Input data =
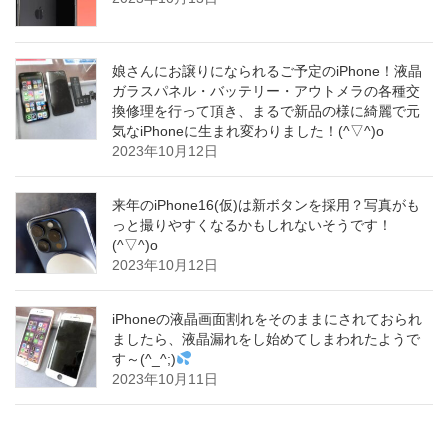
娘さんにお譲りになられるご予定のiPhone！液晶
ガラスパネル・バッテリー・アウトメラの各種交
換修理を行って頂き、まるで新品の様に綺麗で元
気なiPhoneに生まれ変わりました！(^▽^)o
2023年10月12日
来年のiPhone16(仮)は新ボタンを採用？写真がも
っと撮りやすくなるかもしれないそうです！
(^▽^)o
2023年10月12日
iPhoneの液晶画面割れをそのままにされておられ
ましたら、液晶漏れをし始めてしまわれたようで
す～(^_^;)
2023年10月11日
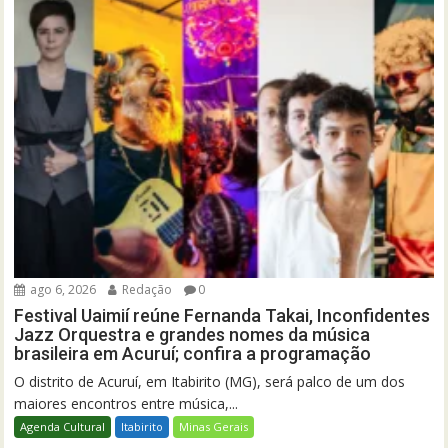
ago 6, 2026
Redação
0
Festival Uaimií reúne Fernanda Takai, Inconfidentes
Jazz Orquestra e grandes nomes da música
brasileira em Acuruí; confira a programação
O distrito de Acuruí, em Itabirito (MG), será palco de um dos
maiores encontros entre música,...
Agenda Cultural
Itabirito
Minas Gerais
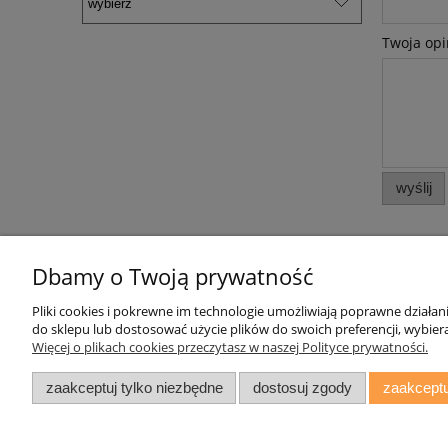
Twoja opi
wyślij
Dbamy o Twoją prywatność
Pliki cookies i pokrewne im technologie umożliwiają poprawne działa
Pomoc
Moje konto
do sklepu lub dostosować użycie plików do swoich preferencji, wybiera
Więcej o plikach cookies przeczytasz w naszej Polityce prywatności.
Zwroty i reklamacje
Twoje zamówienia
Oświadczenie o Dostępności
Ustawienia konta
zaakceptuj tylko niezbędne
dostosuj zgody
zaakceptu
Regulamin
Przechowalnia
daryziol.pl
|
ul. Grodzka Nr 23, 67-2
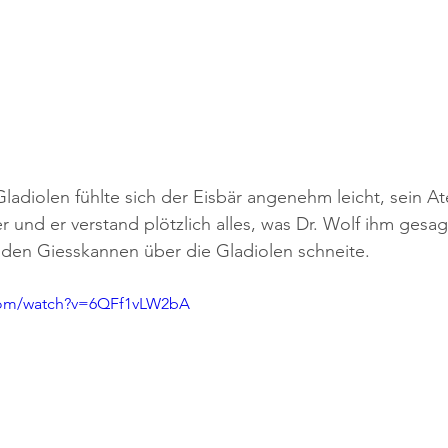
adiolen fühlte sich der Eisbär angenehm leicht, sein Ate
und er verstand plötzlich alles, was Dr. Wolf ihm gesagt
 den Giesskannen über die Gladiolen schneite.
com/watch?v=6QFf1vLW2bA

Task instructions = Pictures stay out. Everything else in the listing gets printed exactly.

Output for this task =
娘さんにお譲りになられるご予定のiPhone！液晶
ガラスパネル・バッテリー・アウトメラの各種交
換修理を行って頂き、まるで新品の様に綺麗で元
気なiPhoneに生まれ変わりました！(^▽^)o
2023年10月12日
来年のiPhone16(仮)は新ボタンを採用？写真がも
っと撮りやすくなるかもしれないそうです！
(^▽^)o
2023年10月12日
iPhoneの液晶画面割れをそのままにされておられ
ましたら、液晶漏れをし始めてしまわれたようで
す～(^_^;)
2023年10月11日
ago 6, 2026
Redação
0
Festival Uaimií reúne Fernanda Takai, Inconfidentes
Jazz Orquestra e grandes nomes da música
brasileira em Acuruí; confira a programação
O distrito de Acuruí, em Itabirito (MG), será palco de um dos
maiores encontros entre música,...
Agenda Cultural
Itabirito
Minas Gerais
Twoja opi
wyślij
Dbamy o Twoją prywatność
Pliki cookies i pokrewne im technologie umożliwiają poprawne działa
Pomoc
Moje konto
do sklepu lub dostosować użycie plików do swoich preferencji, wybiera
Więcej o plikach cookies przeczytasz w naszej Polityce prywatności.
Zwroty i reklamacje
Twoje zamówienia
Oświadczenie o Dostępności
Ustawienia konta
zaakceptuj tylko niezbędne
dostosuj zgody
zaakceptu
Regulamin
Przechowalnia
daryziol.pl
|
ul. Grodzka Nr 23, 67-2
adiolen fühlte sich der Eisbär angenehm leicht, sein Ate
und er verstand plötzlich alles, was Dr. Wolf ihm gesagt
 den Giesskannen über die Gladiolen schneite.
com/watch?v=6QFf1vLW2bA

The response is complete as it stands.